■ AANGELEVERDE TEKST:
Foto: Paul Van Welden, Wikipedia / CC BY 3.0 (More information about the rights of this work, see below article)
Opinie - Charles Ducal

Welkom in Vlaanderen

Wie betrokken is bij de inburgering van nieuwkomers maakt zich grote zorgen over de conceptnota van het kabinet Somers, die moet leiden tot een hertekening van het inburgeringstraject. Gezien de inhoud van die nota betekent hertekening vooral verstrenging van het beleid, met als gevolg nog meer drempels voor kandidaat-inburgeraars. Een kritische noot.

woensdag 3 maart 2021 12:43
Spread the love

 

Na mijn pensionering heb ik, als vrijwilliger, jarenlang anderstalige instromers in het secundair onderwijs begeleid. Ik heb uit die ontmoetingen met kinderen van overal ter wereld waarschijnlijk meer geleerd van hen dan omgekeerd en dat is ook logisch. Ik moest zoveel afleren eer mijn goede bedoelingen vrucht konden dragen: superioriteitsgevoel, ongeduld, onbegrip en vooral gebrek aan inleving. Het duurt zijn tijd eer je door hebt dat mensen uit een andere cultuur geen lege vaten zijn waarin er zonder meer plaats is voor de doelstellingen van het Vlaams onderwijs, dat er een bodem is die je moet leren kennen en vooral respecteren opdat die bodem zich ook vanuit onze taal en cultuur zou kunnen verrijken. Dat vraagt geduld, veel dialoog en vooral geloof in wie voor je zit. Zodat er vertrouwen ontstaat, de jongere uit Afghanistan, Syrië of Colombia weet dat hij of zij welkom is, een gevoel dat alleen mogelijk is als men zich aanvaard voelt als wie men is.

■ BESCHIKBARE GEGEVENS:

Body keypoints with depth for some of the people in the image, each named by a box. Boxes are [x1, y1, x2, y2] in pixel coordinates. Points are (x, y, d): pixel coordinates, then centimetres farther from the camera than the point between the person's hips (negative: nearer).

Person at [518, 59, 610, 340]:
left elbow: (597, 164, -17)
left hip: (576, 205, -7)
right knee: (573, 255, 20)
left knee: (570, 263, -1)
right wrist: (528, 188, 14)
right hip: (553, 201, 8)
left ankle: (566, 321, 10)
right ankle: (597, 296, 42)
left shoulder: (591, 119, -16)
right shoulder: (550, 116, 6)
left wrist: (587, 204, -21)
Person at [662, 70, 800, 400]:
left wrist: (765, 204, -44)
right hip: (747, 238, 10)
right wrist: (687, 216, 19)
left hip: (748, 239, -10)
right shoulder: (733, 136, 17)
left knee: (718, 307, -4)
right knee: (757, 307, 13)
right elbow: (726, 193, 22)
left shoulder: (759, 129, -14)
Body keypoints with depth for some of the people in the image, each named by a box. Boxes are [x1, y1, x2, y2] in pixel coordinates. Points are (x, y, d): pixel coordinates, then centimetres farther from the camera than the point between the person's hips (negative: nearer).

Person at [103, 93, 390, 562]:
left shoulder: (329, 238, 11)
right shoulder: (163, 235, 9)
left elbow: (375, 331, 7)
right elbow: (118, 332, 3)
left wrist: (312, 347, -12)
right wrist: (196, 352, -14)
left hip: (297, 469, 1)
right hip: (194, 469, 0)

==

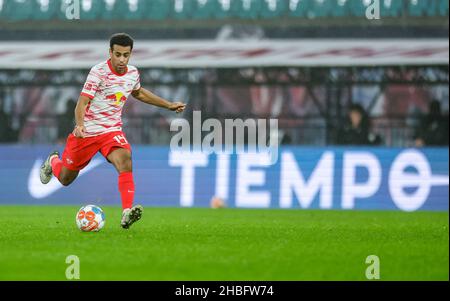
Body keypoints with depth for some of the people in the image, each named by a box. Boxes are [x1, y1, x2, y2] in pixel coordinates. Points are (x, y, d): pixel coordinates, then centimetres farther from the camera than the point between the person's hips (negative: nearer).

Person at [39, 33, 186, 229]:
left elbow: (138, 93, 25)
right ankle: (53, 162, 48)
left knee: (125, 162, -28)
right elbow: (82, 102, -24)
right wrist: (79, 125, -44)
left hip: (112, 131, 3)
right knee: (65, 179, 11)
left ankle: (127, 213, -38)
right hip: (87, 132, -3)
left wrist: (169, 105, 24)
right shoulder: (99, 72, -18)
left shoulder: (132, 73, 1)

■ JOUW OPDRACHT:
Geef voor elke bewering hieronder aan of ze klopt met het opiniestuk over inburgering. Antwoord telkens met ja of nee en citeer letterlijk de woorden uit het opiniestuk die de doorslag geven.
(a) De schrijver heeft na de pensionering als vrijwilliger anderstalige instromers in het secundair onderwijs begeleid.
(b) Volgens het opiniestuk komt de hertekening van het inburgeringstraject vooral neer op een versoepeling van het beleid.
(c) De schrijver denkt dat de kinderen meer van de schrijver hebben geleerd dan omgekeerd.

■ ANTWOORD OP OPDRACHT:
(a) Ja: "Na mijn pensionering heb ik, als vrijwilliger, jarenlang anderstalige instromers in het secundair onderwijs begeleid."
(b) Nee: "betekent hertekening vooral verstrenging van het beleid"
(c) Nee: "Ik heb uit die ontmoetingen met kinderen van overal ter wereld waarschijnlijk meer geleerd van hen dan omgekeerd"